In some ways, it made Milwaukee Bucks general manager Jon Horst the savant that he is, having started as an intern with the Pistons more than a decade ago and climbing the ladder to winning NBA executive of the year last season.
It’s something the Pistons are hoping to replicate in hiring new assistant general manager David Mincberg, the first new addition to the front office since Troy Weaver became general manager last month. Mincberg spent three years with the Bucks as the director of basketball strategy and learning under Horst’s tutelage.
Mincberg and Horst got to know each other when they were both starting out scouting. In the downtime, scouts have general discussions to share ideas, find some commonality and build relationships. After Horst became the Bucks’ general manager in 2017, he remembered those talks with Mincberg.
“When I got the job, he was one of the top guys that I targeted right out of the gate that I wanted as part of my staff,” Horst told The Detroit News. “I put him in a leadership role in my group in the (salary) cap and strategy area and built out a department that not a lot of if any teams really had, and really created a department with him and he killed it.
“We’ve done some very strategic things relative to managing the cap and different iterations and maturations of deals and contract structures and things like that and he was instrumental in all of it.”
The Pistons are in the process of rebuilding their front office, after adding Weaver, who learned under general manager Sam Presti in Oklahoma City. Following the departures of assistant general managers Malik Rose and Pat Garrity, the Pistons have room to add at least one more assistant general manager.
Getting Mincberg was a critical first step because of his varied background, having previously worked as legal counsel with the Memphis Grizzlies and MLS soccer team, the D.C. United, of his native Washington, D.C.

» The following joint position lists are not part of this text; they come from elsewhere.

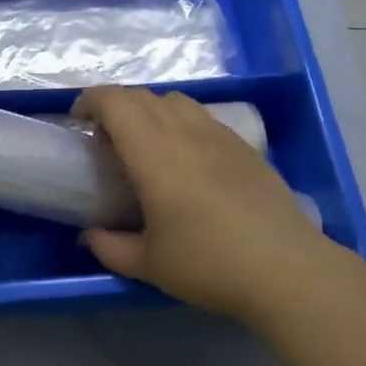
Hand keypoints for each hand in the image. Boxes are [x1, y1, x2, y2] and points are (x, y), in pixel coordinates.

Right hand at [72, 87, 349, 324]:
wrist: (286, 268)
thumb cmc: (209, 264)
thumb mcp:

In his role with the Grizzlies, Mincberg worked in strategic planning, business operations, player personnel and scouting. That versatility will be critical as Weaver continues to assemble a well-rounded group of assistants to work with senior adviser Ed Stefanski, who leads the front office, with some consultation from vice chairman Arn Tellem.
“I’m really very happy with the people that Arn and that group, have put place — I think Troy and now David — I think it's the right group,” Horst said. “I’m very hopeful for what they're going to be able to do.”
Power of persistence
Weaver got much of his reputation from his work in the Thunder front office, working with Presti, regarded as one of the best executives in the league. Horst has built a similar resume in his time with the Bucks, bringing in coach Mike Budenholzer and ascending to a league-best 60-22 record last season — their first 60-win season since 1981 — and a trip to the conference finals.

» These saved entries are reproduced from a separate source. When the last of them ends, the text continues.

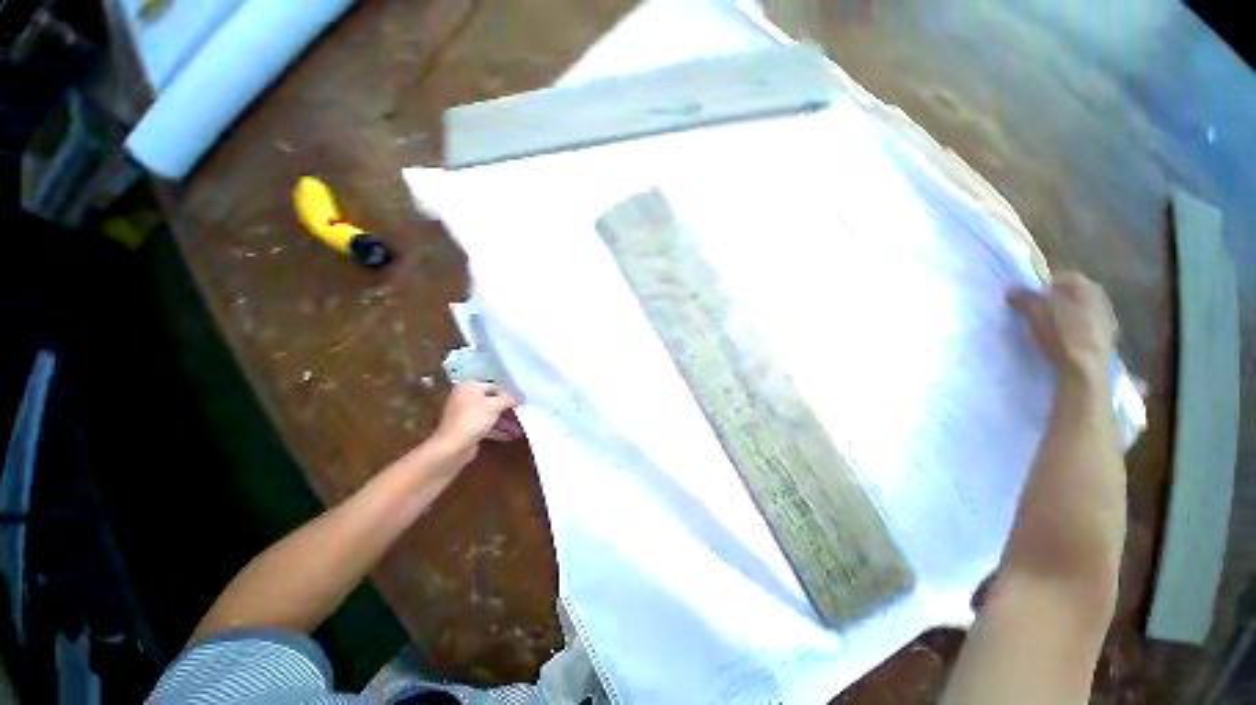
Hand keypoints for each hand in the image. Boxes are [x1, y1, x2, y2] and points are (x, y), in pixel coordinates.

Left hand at [430, 382, 522, 466]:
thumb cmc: (473, 418)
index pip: (494, 386)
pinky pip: (486, 426)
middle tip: (523, 414)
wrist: (452, 447)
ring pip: (490, 415)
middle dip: (508, 410)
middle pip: (492, 401)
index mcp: (469, 386)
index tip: (523, 400)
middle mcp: (466, 398)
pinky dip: (498, 430)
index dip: (509, 393)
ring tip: (520, 429)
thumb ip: (509, 399)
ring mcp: (465, 414)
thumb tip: (520, 398)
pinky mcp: (467, 429)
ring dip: (505, 422)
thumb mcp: (495, 405)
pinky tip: (510, 436)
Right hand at [1007, 272, 1116, 379]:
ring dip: (1069, 312)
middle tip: (1040, 313)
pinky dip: (1079, 325)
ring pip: (1082, 307)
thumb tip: (1010, 289)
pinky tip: (1069, 337)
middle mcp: (1098, 294)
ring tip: (1054, 326)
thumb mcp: (1035, 316)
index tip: (1030, 300)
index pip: (1058, 278)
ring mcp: (1108, 313)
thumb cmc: (1060, 336)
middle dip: (1057, 299)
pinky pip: (1090, 321)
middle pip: (1072, 292)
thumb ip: (1024, 299)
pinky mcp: (1110, 332)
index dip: (1041, 287)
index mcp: (1082, 285)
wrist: (1087, 368)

Having reigning MVP Giannis Antetokounmpo doesn’t hurt, but finding a way to attract and retain complementary talent — such as All-Star Khris Middleton, along with Brook Lopez and Eric Bledsoe — has the Bucks in position to have the best record in the Eastern Conference and make another run at a championship.
Horst, 37, learned under John Hammond with the Pistons and took the reins with the Bucks after Hammond left Milwaukee to become the general manager for the Orlando Magic in 2017. In building his front office, Horst looked to creative minds and critical thinkers like Mincberg to provide input from all levels in the front office.
Creativity and persistence are two of the biggest strengths that Mincberg brings to the Pistons in his new role.
“He’s a very creative thinker that is persistent in pushing creative ideas and he has great tact in doing it,” said Horst, a native of Sandusky in Michigan's Thumb. “Consistency in our league is so important because the pace of our business is so fast that if you just come to the table with something once that you believe in, it can get looked over.
“But you could bring the exact same thing three or four days later, and it could be accepted with open arms and it’s just based on the tempo and the pace of our league and what’s going on that day.
“I think that he’s a very creative thinker that has a persistent, tactful way of approaching things. And that, for me, was incredibly beneficial.”
Mincberg’s addition as an assistant general manager puts him a step closer to the goal of running a front office. It’s another level of experience, with his third NBA team and with the Pistons’ moving in a clear direction of a rebuild, his vast knowledge will help.
“At the end of the day, that’s upper-level management. Whatever the title is, to be at lead top basketball executive — typically, that title is general manager — and you generally manage,” Horst said. “You have to have these experiences in all these different areas … Having someone like that at a young point in their career and then helping them grow in all those areas and also helping them find specialties to contribute in special ways as they grow is a really great way for a young person to try to keep working toward the top — and Dave’s done all that.”